On a recent tour of the Cains’ plant, Ryan Lorentz, a commercial loan officer for Kaw Valley State Bank in Topeka said he didn’t realize how elaborate the boats were.
“When you think of airboats you think of three people on seats with a control stick,” he said. “It’s kind of unique to have somebody building an airboat in Kansas. They are pretty creative people.”
Scooting along
With the needed equipment in place, the Cains started building the first Coast Guard boat in mid-January.
The Coast Guard contract allows the company 120 days to deliver a boat with the next boat due 18 days later, Matt said. But the Coast Guard later amended the schedule for the first boat in the contract, he said.
“The Coast Guard upped the schedule 30 days,” Matt said. “They wanted to put it into use while there was still ice on the lake.
“They really make us scoot along. Cathy and I had to work a lot of 16- or 18-hour days.”
The couple also learned there were more regulations and documentation required of the Coast Guard boats.

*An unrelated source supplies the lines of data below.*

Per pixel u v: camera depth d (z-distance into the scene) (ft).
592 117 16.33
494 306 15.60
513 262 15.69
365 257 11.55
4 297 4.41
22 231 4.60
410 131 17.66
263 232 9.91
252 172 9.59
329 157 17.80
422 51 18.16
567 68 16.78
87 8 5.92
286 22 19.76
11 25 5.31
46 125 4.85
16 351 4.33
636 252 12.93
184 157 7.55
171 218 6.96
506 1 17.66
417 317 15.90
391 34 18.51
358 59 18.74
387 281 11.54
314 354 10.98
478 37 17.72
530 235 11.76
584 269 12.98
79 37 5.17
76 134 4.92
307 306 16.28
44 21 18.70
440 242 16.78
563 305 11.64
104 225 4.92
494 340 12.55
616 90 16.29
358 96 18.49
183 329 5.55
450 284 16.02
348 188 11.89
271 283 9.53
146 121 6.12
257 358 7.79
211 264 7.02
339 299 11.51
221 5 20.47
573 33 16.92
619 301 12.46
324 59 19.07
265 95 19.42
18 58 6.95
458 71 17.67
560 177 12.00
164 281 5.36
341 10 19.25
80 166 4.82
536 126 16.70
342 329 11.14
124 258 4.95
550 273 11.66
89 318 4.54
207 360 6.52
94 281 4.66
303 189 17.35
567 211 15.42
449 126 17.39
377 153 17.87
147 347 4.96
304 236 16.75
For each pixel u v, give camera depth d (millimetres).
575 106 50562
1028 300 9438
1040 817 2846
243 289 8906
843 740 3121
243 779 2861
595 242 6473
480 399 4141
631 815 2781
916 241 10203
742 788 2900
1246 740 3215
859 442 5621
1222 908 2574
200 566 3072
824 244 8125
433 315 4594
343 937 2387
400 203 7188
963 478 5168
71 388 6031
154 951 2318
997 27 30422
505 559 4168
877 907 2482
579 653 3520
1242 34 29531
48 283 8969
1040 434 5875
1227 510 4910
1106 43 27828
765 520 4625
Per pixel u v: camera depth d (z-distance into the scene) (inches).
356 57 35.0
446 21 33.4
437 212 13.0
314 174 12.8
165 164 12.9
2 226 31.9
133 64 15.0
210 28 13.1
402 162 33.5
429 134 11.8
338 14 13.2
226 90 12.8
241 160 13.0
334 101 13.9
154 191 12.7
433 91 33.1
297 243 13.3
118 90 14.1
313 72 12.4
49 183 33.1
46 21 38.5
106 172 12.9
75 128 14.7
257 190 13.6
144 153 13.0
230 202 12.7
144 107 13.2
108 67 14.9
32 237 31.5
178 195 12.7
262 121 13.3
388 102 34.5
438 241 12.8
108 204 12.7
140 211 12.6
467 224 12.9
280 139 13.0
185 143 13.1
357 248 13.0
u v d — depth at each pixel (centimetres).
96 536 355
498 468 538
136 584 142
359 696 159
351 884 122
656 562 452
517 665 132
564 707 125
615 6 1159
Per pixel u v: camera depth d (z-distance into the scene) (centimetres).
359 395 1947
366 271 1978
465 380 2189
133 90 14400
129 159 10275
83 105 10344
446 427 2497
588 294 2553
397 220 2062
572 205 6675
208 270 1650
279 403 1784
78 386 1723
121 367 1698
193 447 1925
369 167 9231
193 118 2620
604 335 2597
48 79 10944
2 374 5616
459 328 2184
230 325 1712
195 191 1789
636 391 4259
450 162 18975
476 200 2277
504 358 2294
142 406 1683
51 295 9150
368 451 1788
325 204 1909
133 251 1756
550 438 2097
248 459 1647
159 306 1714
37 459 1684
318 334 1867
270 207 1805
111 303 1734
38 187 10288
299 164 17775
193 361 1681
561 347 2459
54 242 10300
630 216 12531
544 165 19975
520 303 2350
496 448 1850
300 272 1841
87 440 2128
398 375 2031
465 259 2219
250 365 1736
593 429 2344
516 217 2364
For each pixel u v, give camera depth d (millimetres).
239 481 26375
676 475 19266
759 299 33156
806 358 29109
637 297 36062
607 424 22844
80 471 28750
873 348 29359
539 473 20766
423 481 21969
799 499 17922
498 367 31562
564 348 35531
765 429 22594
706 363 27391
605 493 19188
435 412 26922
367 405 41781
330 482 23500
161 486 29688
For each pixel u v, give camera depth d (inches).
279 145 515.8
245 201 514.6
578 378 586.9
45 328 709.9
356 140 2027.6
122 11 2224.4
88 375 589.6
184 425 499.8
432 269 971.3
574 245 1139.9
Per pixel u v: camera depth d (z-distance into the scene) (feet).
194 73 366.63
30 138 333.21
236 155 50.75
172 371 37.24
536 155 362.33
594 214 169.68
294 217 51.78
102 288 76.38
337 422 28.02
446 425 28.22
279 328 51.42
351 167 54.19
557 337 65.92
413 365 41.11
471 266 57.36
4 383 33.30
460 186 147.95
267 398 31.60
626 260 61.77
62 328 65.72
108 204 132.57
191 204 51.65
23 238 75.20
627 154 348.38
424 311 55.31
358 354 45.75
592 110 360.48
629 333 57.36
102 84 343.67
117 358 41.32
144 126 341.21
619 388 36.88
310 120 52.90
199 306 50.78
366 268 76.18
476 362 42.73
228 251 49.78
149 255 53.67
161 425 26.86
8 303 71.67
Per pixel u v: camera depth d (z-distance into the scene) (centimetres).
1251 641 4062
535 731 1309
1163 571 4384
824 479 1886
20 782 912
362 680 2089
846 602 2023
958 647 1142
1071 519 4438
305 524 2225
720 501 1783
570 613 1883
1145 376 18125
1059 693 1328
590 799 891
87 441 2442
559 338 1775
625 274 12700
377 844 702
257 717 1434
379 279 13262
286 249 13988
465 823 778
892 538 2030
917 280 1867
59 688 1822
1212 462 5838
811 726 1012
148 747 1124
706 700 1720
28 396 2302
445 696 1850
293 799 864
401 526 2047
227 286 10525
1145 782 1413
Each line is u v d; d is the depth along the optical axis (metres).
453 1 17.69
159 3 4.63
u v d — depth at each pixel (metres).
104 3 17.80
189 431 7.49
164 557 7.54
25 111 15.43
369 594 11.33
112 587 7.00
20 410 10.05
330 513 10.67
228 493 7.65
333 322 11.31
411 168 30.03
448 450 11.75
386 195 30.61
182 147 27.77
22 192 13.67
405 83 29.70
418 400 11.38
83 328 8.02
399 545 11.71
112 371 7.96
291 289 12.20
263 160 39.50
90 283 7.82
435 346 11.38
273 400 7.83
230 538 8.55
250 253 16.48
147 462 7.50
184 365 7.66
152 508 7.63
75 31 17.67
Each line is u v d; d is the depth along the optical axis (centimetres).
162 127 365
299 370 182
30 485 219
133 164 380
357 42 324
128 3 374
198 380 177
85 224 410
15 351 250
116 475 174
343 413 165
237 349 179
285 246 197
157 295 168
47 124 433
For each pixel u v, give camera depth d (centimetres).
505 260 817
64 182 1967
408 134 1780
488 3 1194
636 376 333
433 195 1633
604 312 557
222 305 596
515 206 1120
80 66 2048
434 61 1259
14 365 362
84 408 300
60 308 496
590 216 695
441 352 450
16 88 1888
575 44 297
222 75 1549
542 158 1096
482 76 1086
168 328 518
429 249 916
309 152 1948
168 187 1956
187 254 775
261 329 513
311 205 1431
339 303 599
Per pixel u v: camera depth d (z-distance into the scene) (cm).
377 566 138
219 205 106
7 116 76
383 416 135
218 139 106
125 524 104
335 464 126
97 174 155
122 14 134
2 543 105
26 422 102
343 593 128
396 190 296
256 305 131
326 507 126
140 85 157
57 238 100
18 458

“The fire departments rely on us to know what we use,” Cathy said. “The government wants everything documented.
“If three years down the road the hull fails, we have to be able to find where the metal came from.”
The Cains have orders for three fire department rescue craft this year in addition to the seven Coast Guard airboats. To accommodate their growing production, they have expanded their 4,000-square-foot shop by taking over 3,000 square feet next door for warehouse space.
The Cains expect more orders. They are fielding inquiries from multiple departments along the Great Lakes, the U.S. Border Patrol and the British Coast Guard, and Matt is considering modifying the current Coast Guard design to fit other needs.
“I want to take the same boat we have here and put jet drives on it to go after what the Coast Guard calls shallow-water boats,” Matt said. “This platform would work very good for that.”